CARACTERIZAÇÃO E ANÁLISE GENÔMICA DE BACTÉRIAS COM RESISTÊNCIA ANTIMICROBIANA ISOLADAS DOS VEGETAIS LACTUCA SATIVA, SOLANUM LYCOPERSICUM E BRASSICA OLERACEA COMERCIALIZADOS EM SANTO DOMINGO/REPÚBLICA DOMINICANA.
Palavras-chave: Resistência antimicrobiana; Sequenciamento de genoma; Genes de Resistência; Virulência.
A resistência aos antimicrobianos (RAM) ocorre quando bactérias, vírus, fungos e parasitas não respondem mais aos medicamentos antimicrobianos.

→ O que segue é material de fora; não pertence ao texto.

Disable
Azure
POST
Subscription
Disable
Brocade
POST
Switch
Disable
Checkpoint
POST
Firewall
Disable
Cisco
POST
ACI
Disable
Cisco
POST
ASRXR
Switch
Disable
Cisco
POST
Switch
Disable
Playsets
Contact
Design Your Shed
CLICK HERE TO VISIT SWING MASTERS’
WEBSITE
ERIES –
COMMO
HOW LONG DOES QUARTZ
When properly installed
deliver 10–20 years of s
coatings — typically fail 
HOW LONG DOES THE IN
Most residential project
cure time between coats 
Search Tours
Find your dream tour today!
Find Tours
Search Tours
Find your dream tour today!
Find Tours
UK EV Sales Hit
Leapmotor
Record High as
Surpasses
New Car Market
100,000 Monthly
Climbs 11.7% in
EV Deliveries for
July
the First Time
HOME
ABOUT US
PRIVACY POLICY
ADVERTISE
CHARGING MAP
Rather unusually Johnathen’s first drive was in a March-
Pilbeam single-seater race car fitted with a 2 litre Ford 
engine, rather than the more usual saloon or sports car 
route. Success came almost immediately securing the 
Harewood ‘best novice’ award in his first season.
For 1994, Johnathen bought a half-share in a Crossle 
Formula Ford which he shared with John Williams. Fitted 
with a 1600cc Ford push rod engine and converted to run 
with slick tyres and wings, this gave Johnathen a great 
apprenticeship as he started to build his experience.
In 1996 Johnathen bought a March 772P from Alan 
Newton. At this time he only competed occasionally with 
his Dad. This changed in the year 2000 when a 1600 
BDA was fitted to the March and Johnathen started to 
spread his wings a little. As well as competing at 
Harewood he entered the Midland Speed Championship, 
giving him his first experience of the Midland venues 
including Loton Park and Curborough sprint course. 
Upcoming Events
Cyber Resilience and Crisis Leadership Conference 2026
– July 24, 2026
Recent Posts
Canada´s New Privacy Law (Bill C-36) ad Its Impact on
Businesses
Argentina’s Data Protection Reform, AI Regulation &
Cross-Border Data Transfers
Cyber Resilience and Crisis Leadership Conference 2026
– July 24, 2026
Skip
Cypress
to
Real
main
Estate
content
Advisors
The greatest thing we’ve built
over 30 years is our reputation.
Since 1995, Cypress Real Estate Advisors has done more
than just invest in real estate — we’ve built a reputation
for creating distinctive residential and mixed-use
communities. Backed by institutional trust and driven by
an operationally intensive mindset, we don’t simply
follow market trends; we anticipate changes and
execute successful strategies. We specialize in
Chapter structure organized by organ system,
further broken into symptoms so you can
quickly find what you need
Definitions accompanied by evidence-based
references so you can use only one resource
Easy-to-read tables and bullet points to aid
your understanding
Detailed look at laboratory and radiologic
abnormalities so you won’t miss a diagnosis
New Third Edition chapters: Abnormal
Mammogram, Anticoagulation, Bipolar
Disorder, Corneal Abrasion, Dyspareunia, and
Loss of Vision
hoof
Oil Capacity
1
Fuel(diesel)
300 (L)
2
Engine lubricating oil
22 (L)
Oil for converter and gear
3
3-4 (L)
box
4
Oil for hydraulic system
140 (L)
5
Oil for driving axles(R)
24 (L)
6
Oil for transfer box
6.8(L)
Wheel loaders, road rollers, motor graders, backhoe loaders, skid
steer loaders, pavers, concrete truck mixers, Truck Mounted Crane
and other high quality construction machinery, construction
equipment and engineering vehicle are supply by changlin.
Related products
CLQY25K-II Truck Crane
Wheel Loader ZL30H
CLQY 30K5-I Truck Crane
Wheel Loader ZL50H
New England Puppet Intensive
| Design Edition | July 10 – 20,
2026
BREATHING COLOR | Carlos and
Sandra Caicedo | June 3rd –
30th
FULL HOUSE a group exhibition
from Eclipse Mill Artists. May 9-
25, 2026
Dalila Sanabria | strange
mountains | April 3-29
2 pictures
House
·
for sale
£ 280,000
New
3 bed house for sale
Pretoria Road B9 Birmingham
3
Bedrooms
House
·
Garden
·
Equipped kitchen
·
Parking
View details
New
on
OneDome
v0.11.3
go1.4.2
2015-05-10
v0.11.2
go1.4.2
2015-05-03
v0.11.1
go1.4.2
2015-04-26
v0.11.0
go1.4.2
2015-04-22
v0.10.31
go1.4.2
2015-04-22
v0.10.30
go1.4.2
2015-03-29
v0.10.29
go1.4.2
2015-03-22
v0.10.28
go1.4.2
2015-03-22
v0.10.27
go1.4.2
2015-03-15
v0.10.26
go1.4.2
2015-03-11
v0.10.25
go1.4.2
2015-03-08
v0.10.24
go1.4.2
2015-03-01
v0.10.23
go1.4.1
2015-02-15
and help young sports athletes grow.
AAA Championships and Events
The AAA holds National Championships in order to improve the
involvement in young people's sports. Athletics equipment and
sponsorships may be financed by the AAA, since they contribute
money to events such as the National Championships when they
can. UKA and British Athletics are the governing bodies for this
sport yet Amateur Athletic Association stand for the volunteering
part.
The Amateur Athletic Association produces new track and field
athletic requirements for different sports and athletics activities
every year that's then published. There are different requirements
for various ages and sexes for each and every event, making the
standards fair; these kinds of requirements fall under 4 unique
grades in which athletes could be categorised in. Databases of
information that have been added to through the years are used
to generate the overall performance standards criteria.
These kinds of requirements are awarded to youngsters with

A RAM é uma crise global de saúde e socioeconômica urgente que tem impactos significativos na saúde humana e animal, na produção de alimentos e no meio ambiente. Como resultado dessa resistência, os antibióticos e outros agentes antimicrobianos tornam-se ineficazes e as infecções passam a ser difíceis ou impossíveis de tratar, aumentando os custos com a assistência à saúde e o risco de disseminação de doenças graves e mortalidades. Em resposta, a Organização Mundial de Saúde (OMS) promove anualmente uma campanha global para aumentar a conscientização sobre a RAM, e incentivar melhores práticas entre os setores da “saúde única” (One Health). Nesse contexto, o objetivo deste estudo é investigar amostras de três vegetais comumente consumidos: Alface (Lactuca sativa), Tomate (Solanum lycopersicum) e Repolho (Brassica oleracea var. capitata), coletada em três estabelecimentos na província de Santo Domingo/República Dominicana, a fim de identificar e caracterizar espécies bacterianas resistentes aos antimicrobianos. Através da análise genômica, espera-se caracterizar o repertório de genes de resistência e de patogenicidade, contribuindo para a compreensão dos mecanismos de disseminação desses fatores em vegetais frescos consumidos.